Nevertheless, employers' association Confindustria and the central bank, the Banca d'Italia, were less sanguine. Confindustria chairwoman Emma Marcegaglia stressed to its annual meeting in May that Italy spent too much for public pensions - almost 16% of GDP compared with an average of 9.5% for other western countries. "The only sustainable way to defend retirement benefits and find the necessary resources to grow is working longer," she concluded.

And addressing the Banca d'Italia's annual meeting a few days later, governor Mario Draghi highlighted the latest report from the state budget office which found that at the end of 2010 the cost of public pensions was likely to be 16% of GDP - 1.1% more than anticipated. It also projected that it might not be until after 2055 that it would fall to 14%, and then it could be too late. Draghi urged immediate action, including an increase in the retirement age.

However, Dario Franceschini, the leader of the left-of-centre opposition Democratic Party (PD), has made it clear that he does not think the pension system's problems are a priority and that the PD's focus was on improving general welfare benefits, such as unemployment payment for all workers, including part-timers and employees with short-term contracts, the so-called ‘precarious' workers.

The CGIL, the PD-linked trade union confederation and Italy's largest, has said it is also against simply increasing the retirement age. Instead, it would like to revise how pension benefits are annually adjusted because, since the Amato reforms of the mid-1990s, the system's benchmark has been GDP growth rather than inflation and trade unionists fear that retirees would get poorer in light of expectat-ions that GDP would decline and inflation rise. In addition, post-reform benefits were based on contributions and so all young workers would end up with inadequate public pensions in 20 to 30 years from now. CGIL leader Guglielmo Epifani has said that the unions may be open to discuss the retirement age when these problems were solved.

However, the more centrist CISL, the other major trade union grouping, takes a different approach. Its leader Raffaele Bonanni asked its annual meeting for the go-ahead to start a new round of negotiations about the pension system with the government, Confindustria and other unions and added that raising the retirement age "is not taboo".

One simple measure that could be adopted immediately would be the restoration of the retirement age rules drafted in legislation by the previous Berlusconi administration's welfare minister Roberto Maroni. That foresaw raising the retirement age to 62 but it was reduced to 58 by the Romano Prodi administration that was in office between the last two Berlusconi terms. However, Berlusconi doesn't see any new pension reform as politically feasible. And he has gone on record as saying: "When workers risk losing their jobs, talking about working longer is not a positive move."

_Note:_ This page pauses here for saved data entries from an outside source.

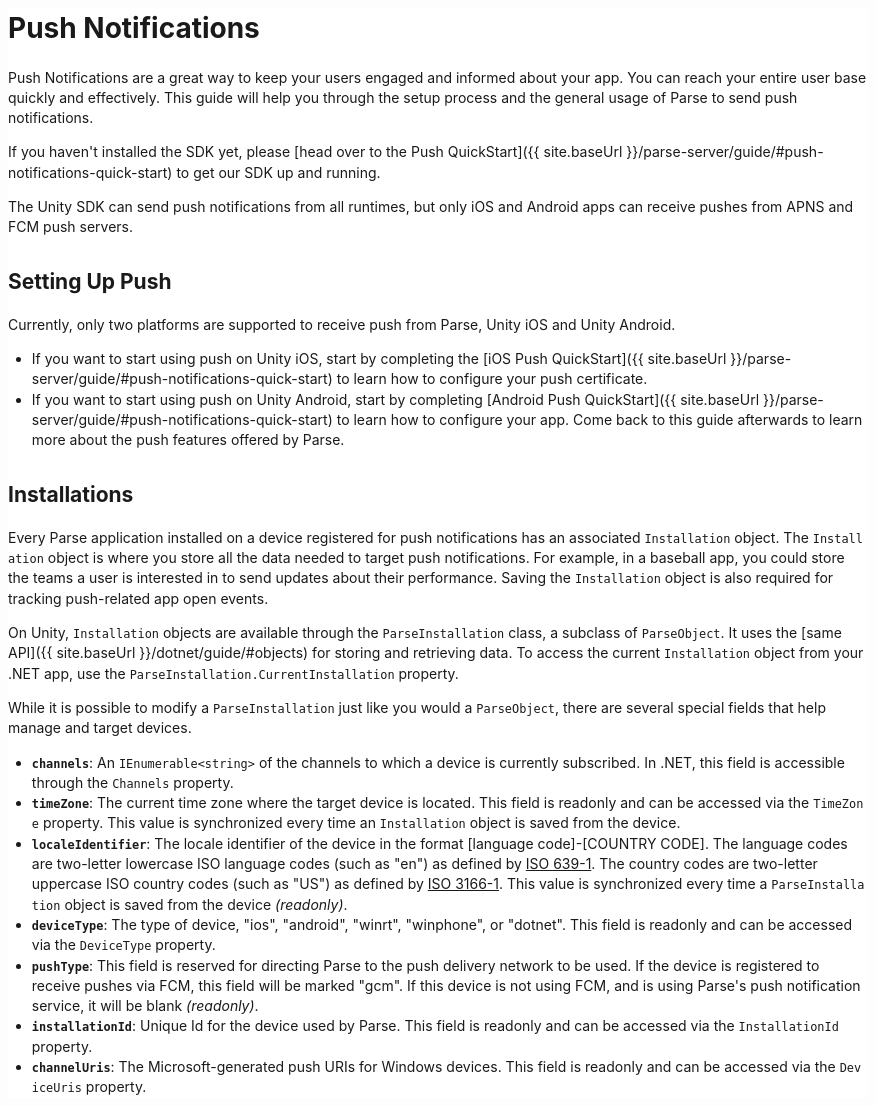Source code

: # Push Notifications

Push Notifications are a great way to keep your users engaged and informed about your app. You can reach your entire user base quickly and effectively. This guide will help you through the setup process and the general usage of Parse to send push notifications.

If you haven't installed the SDK yet, please [head over to the Push QuickStart]({{ site.baseUrl }}/parse-server/guide/#push-notifications-quick-start) to get our SDK up and running.

<div class='tip info'><div>
The Unity SDK can send push notifications from all runtimes, but only iOS and Android apps can receive pushes from APNS and FCM push servers.
</div></div>

## Setting Up Push

Currently, only two platforms are supported to receive push from Parse, Unity iOS and Unity Android.
* If you want to start using push on Unity iOS, start by completing the [iOS Push QuickStart]({{ site.baseUrl }}/parse-server/guide/#push-notifications-quick-start) to learn how to configure your push certificate.
* If you want to start using push on Unity Android, start by completing [Android Push QuickStart]({{ site.baseUrl }}/parse-server/guide/#push-notifications-quick-start) to learn how to configure your app.
Come back to this guide afterwards to learn more about the push features offered by Parse.


## Installations

Every Parse application installed on a device registered for push notifications has an associated `Installation` object. The `Installation` object is where you store all the data needed to target push notifications. For example, in a baseball app, you could store the teams a user is interested in to send updates about their performance. Saving the `Installation` object is also required for tracking push-related app open events.

On Unity, `Installation` objects are available through the `ParseInstallation` class, a subclass of `ParseObject`. It uses the [same API]({{ site.baseUrl }}/dotnet/guide/#objects) for storing and retrieving data. To access the current `Installation` object from your .NET app, use the `ParseInstallation.CurrentInstallation` property.

While it is possible to modify a `ParseInstallation` just like you would a `ParseObject`, there are several special fields that help manage and target devices.

*   **`channels`**:
    An `IEnumerable<string>` of the channels to which a device is currently subscribed. In .NET, this field is accessible through the `Channels` property.
*   **`timeZone`**: The current time zone where the target device is located. This field is readonly and can be accessed via the `TimeZone` property. This value is synchronized every time an `Installation` object is saved from the device.
*   **`localeIdentifier`**: The locale identifier of the device in the format [language code]-[COUNTRY CODE]. The language codes are two-letter lowercase ISO language codes (such as "en") as defined by [ISO 639-1](https://en.wikipedia.org/wiki/ISO_639-1). The country codes are two-letter uppercase ISO country codes (such as "US") as defined by [ISO 3166-1](https://en.wikipedia.org/wiki/ISO_3166-1_alpha-3). This value is synchronized every time a `ParseInstallation` object is saved from the device _(readonly)_.
*   **`deviceType`**: The type of device, "ios", "android", "winrt", "winphone", or "dotnet". This field is readonly and can be accessed via the `DeviceType` property.
*   **`pushType`**: This field is reserved for directing Parse to the push delivery network to be used. If the device is registered to receive pushes via FCM, this field will be marked "gcm". If this device is not using FCM, and is using Parse's push notification service, it will be blank _(readonly)_.
*   **`installationId`**: Unique Id for the device used by Parse. This field is readonly and can be accessed via the `InstallationId` property.
*   **`channelUris`**: The Microsoft-generated push URIs for Windows devices. This field is readonly and can be accessed via the `DeviceUris` property.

"I think that in the end nothing will change," says Giuliano Cazzola, deputy chairman of the House of Representatives' labour committee and chairman of the welfare committee of the ruling People of Freedom (PdL) party, and a former head of the CGIL and of the pension authority (Covip) board.

Cazzola has proposed a bill to address the retirement age and the future benefits of the precarious workers, and that age limits should be flexible and the same for men and women at between 62 and 67, depending on contributions.

But he concedes that this is not a popular initiative. "Sacconi does not want to touch the public pension system during a recession, when its benefits provide a sort of social shock-absorber to families affected by the crisis." He adds that there is a total lack of any public discussion about what to do about pension funds.

Last year, while celebrating its tenth birthday, Cometa, the largest industry-wide pension fund, Sacconi promised to promote a debate with the trade unions and employers to evaluate Italian pension funds' experience and develop them further. But that project never took off.

"Today in Italy nobody has the courage to talk about pension funds", says Cazzola. "Since the new TFR rules came into force in 2007, everybody has been silent on the topic."